Work required
Reproduce every one of the entries below line for line, without changing a word.

Input material
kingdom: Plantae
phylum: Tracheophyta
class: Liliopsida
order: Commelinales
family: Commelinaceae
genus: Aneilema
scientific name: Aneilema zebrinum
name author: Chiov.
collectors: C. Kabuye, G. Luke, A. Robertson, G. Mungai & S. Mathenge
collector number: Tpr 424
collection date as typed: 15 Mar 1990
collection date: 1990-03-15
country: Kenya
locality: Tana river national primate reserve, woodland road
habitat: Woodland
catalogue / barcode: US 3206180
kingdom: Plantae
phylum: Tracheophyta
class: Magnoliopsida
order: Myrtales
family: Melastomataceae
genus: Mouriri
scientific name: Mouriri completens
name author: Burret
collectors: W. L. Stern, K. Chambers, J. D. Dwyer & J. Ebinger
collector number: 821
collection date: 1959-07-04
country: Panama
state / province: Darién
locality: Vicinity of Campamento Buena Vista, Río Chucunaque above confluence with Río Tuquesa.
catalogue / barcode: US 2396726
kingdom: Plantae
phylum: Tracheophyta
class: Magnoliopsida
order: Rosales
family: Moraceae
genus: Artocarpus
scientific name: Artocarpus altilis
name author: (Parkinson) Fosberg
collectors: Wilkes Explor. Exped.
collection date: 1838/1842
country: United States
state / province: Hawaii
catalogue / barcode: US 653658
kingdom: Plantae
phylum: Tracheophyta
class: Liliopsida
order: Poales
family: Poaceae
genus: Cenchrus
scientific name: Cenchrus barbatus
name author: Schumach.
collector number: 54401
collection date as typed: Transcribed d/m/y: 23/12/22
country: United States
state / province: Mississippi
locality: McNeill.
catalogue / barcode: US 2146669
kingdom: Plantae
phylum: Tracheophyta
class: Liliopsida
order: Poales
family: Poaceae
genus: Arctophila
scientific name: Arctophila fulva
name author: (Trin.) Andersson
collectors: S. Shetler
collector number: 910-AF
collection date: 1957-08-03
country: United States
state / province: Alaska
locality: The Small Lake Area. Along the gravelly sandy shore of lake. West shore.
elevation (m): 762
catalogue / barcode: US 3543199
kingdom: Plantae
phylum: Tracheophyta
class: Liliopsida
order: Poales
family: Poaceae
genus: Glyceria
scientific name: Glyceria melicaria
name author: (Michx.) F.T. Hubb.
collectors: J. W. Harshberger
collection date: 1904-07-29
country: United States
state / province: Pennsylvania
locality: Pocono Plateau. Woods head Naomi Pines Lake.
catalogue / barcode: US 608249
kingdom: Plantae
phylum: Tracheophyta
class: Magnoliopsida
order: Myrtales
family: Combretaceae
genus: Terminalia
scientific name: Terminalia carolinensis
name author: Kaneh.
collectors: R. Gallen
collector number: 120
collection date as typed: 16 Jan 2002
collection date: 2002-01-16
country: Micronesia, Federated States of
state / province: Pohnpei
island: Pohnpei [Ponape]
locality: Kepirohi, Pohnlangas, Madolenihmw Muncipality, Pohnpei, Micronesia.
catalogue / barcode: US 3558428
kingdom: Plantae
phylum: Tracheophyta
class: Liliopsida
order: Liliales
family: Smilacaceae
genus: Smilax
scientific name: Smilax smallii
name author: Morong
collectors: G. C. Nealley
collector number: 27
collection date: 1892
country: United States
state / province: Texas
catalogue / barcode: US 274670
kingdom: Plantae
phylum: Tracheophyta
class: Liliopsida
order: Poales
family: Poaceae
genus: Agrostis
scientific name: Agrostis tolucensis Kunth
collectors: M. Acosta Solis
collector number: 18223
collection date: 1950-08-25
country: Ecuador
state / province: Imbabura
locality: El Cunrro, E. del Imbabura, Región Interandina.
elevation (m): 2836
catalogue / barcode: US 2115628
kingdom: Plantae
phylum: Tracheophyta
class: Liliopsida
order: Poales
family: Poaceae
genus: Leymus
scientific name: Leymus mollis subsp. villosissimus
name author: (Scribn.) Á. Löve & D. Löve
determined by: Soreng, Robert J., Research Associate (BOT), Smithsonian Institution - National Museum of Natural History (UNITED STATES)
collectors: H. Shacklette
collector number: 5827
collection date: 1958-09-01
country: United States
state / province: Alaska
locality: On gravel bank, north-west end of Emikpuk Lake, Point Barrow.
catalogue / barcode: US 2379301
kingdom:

Correct answer
kingdom: Plantae
phylum: Tracheophyta
class: Liliopsida
order: Commelinales
family: Commelinaceae
genus: Aneilema
scientific name: Aneilema zebrinum
name author: Chiov.
collectors: C. Kabuye, G. Luke, A. Robertson, G. Mungai & S. Mathenge
collector number: Tpr 424
collection date as typed: 15 Mar 1990
collection date: 1990-03-15
country: Kenya
locality: Tana river national primate reserve, woodland road
habitat: Woodland
catalogue / barcode: US 3206180
kingdom: Plantae
phylum: Tracheophyta
class: Magnoliopsida
order: Myrtales
family: Melastomataceae
genus: Mouriri
scientific name: Mouriri completens
name author: Burret
collectors: W. L. Stern, K. Chambers, J. D. Dwyer & J. Ebinger
collector number: 821
collection date: 1959-07-04
country: Panama
state / province: Darién
locality: Vicinity of Campamento Buena Vista, Río Chucunaque above confluence with Río Tuquesa.
catalogue / barcode: US 2396726
kingdom: Plantae
phylum: Tracheophyta
class: Magnoliopsida
order: Rosales
family: Moraceae
genus: Artocarpus
scientific name: Artocarpus altilis
name author: (Parkinson) Fosberg
collectors: Wilkes Explor. Exped.
collection date: 1838/1842
country: United States
state / province: Hawaii
catalogue / barcode: US 653658
kingdom: Plantae
phylum: Tracheophyta
class: Liliopsida
order: Poales
family: Poaceae
genus: Cenchrus
scientific name: Cenchrus barbatus
name author: Schumach.
collector number: 54401
collection date as typed: Transcribed d/m/y: 23/12/22
country: United States
state / province: Mississippi
locality: McNeill.
catalogue / barcode: US 2146669
kingdom: Plantae
phylum: Tracheophyta
class: Liliopsida
order: Poales
family: Poaceae
genus: Arctophila
scientific name: Arctophila fulva
name author: (Trin.) Andersson
collectors: S. Shetler
collector number: 910-AF
collection date: 1957-08-03
country: United States
state / province: Alaska
locality: The Small Lake Area. Along the gravelly sandy shore of lake. West shore.
elevation (m): 762
catalogue / barcode: US 3543199
kingdom: Plantae
phylum: Tracheophyta
class: Liliopsida
order: Poales
family: Poaceae
genus: Glyceria
scientific name: Glyceria melicaria
name author: (Michx.) F.T. Hubb.
collectors: J. W. Harshberger
collection date: 1904-07-29
country: United States
state / province: Pennsylvania
locality: Pocono Plateau. Woods head Naomi Pines Lake.
catalogue / barcode: US 608249
kingdom: Plantae
phylum: Tracheophyta
class: Magnoliopsida
order: Myrtales
family: Combretaceae
genus: Terminalia
scientific name: Terminalia carolinensis
name author: Kaneh.
collectors: R. Gallen
collector number: 120
collection date as typed: 16 Jan 2002
collection date: 2002-01-16
country: Micronesia, Federated States of
state / province: Pohnpei
island: Pohnpei [Ponape]
locality: Kepirohi, Pohnlangas, Madolenihmw Muncipality, Pohnpei, Micronesia.
catalogue / barcode: US 3558428
kingdom: Plantae
phylum: Tracheophyta
class: Liliopsida
order: Liliales
family: Smilacaceae
genus: Smilax
scientific name: Smilax smallii
name author: Morong
collectors: G. C. Nealley
collector number: 27
collection date: 1892
country: United States
state / province: Texas
catalogue / barcode: US 274670
kingdom: Plantae
phylum: Tracheophyta
class: Liliopsida
order: Poales
family: Poaceae
genus: Agrostis
scientific name: Agrostis tolucensis Kunth
collectors: M. Acosta Solis
collector number: 18223
collection date: 1950-08-25
country: Ecuador
state / province: Imbabura
locality: El Cunrro, E. del Imbabura, Región Interandina.
elevation (m): 2836
catalogue / barcode: US 2115628
kingdom: Plantae
phylum: Tracheophyta
class: Liliopsida
order: Poales
family: Poaceae
genus: Leymus
scientific name: Leymus mollis subsp. villosissimus
name author: (Scribn.) Á. Löve & D. Löve
determined by: Soreng, Robert J., Research Associate (BOT), Smithsonian Institution - National Museum of Natural History (UNITED STATES)
collectors: H. Shacklette
collector number: 5827
collection date: 1958-09-01
country: United States
state / province: Alaska
locality: On gravel bank, north-west end of Emikpuk Lake, Point Barrow.
catalogue / barcode: US 2379301
kingdom:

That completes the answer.